* **DIRECTIONS FOR THIS TASK**
Copy each line of the items below without any changes.

— Begin —

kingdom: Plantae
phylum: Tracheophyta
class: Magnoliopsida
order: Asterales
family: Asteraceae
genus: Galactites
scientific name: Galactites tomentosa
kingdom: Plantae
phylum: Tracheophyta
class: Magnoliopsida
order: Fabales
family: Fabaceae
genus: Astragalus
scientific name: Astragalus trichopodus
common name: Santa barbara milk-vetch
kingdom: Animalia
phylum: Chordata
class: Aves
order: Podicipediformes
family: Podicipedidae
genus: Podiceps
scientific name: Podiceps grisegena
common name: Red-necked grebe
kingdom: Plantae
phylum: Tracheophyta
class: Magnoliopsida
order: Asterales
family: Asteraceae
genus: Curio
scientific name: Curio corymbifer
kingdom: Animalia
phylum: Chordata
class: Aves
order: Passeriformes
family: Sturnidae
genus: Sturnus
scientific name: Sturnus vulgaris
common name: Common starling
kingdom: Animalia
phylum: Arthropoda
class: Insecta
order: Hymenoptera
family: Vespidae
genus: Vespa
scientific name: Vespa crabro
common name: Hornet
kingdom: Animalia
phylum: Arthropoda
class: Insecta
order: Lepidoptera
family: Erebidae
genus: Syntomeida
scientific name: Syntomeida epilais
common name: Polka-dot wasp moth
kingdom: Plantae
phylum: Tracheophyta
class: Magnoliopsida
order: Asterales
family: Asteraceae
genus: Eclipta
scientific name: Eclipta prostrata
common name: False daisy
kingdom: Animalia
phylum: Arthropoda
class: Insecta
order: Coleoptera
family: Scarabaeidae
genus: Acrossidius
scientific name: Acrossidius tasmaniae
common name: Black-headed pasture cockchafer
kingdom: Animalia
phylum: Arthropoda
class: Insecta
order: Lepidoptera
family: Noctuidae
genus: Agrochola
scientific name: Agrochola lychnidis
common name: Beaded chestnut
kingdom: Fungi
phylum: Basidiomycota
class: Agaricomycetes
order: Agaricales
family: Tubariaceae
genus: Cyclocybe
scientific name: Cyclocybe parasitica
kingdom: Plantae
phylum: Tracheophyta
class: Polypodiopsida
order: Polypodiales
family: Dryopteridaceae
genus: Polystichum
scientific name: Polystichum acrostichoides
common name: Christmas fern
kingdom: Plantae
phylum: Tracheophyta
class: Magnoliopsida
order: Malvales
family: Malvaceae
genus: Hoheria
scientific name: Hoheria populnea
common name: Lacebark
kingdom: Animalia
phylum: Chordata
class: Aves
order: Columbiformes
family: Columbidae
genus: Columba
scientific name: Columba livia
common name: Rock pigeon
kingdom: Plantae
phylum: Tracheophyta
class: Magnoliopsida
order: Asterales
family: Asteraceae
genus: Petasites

— End —

* **ANSWER TO THIS TASK**
kingdom: Plantae
phylum: Tracheophyta
class: Magnoliopsida
order: Asterales
family: Asteraceae
genus: Galactites
scientific name: Galactites tomentosa
kingdom: Plantae
phylum: Tracheophyta
class: Magnoliopsida
order: Fabales
family: Fabaceae
genus: Astragalus
scientific name: Astragalus trichopodus
common name: Santa barbara milk-vetch
kingdom: Animalia
phylum: Chordata
class: Aves
order: Podicipediformes
family: Podicipedidae
genus: Podiceps
scientific name: Podiceps grisegena
common name: Red-necked grebe
kingdom: Plantae
phylum: Tracheophyta
class: Magnoliopsida
order: Asterales
family: Asteraceae
genus: Curio
scientific name: Curio corymbifer
kingdom: Animalia
phylum: Chordata
class: Aves
order: Passeriformes
family: Sturnidae
genus: Sturnus
scientific name: Sturnus vulgaris
common name: Common starling
kingdom: Animalia
phylum: Arthropoda
class: Insecta
order: Hymenoptera
family: Vespidae
genus: Vespa
scientific name: Vespa crabro
common name: Hornet
kingdom: Animalia
phylum: Arthropoda
class: Insecta
order: Lepidoptera
family: Erebidae
genus: Syntomeida
scientific name: Syntomeida epilais
common name: Polka-dot wasp moth
kingdom: Plantae
phylum: Tracheophyta
class: Magnoliopsida
order: Asterales
family: Asteraceae
genus: Eclipta
scientific name: Eclipta prostrata
common name: False daisy
kingdom: Animalia
phylum: Arthropoda
class: Insecta
order: Coleoptera
family: Scarabaeidae
genus: Acrossidius
scientific name: Acrossidius tasmaniae
common name: Black-headed pasture cockchafer
kingdom: Animalia
phylum: Arthropoda
class: Insecta
order: Lepidoptera
family: Noctuidae
genus: Agrochola
scientific name: Agrochola lychnidis
common name: Beaded chestnut
kingdom: Fungi
phylum: Basidiomycota
class: Agaricomycetes
order: Agaricales
family: Tubariaceae
genus: Cyclocybe
scientific name: Cyclocybe parasitica
kingdom: Plantae
phylum: Tracheophyta
class: Polypodiopsida
order: Polypodiales
family: Dryopteridaceae
genus: Polystichum
scientific name: Polystichum acrostichoides
common name: Christmas fern
kingdom: Plantae
phylum: Tracheophyta
class: Magnoliopsida
order: Malvales
family: Malvaceae
genus: Hoheria
scientific name: Hoheria populnea
common name: Lacebark
kingdom: Animalia
phylum: Chordata
class: Aves
order: Columbiformes
family: Columbidae
genus: Columba
scientific name: Columba livia
common name: Rock pigeon
kingdom: Plantae
phylum: Tracheophyta
class: Magnoliopsida
order: Asterales
family: Asteraceae
genus: Petasites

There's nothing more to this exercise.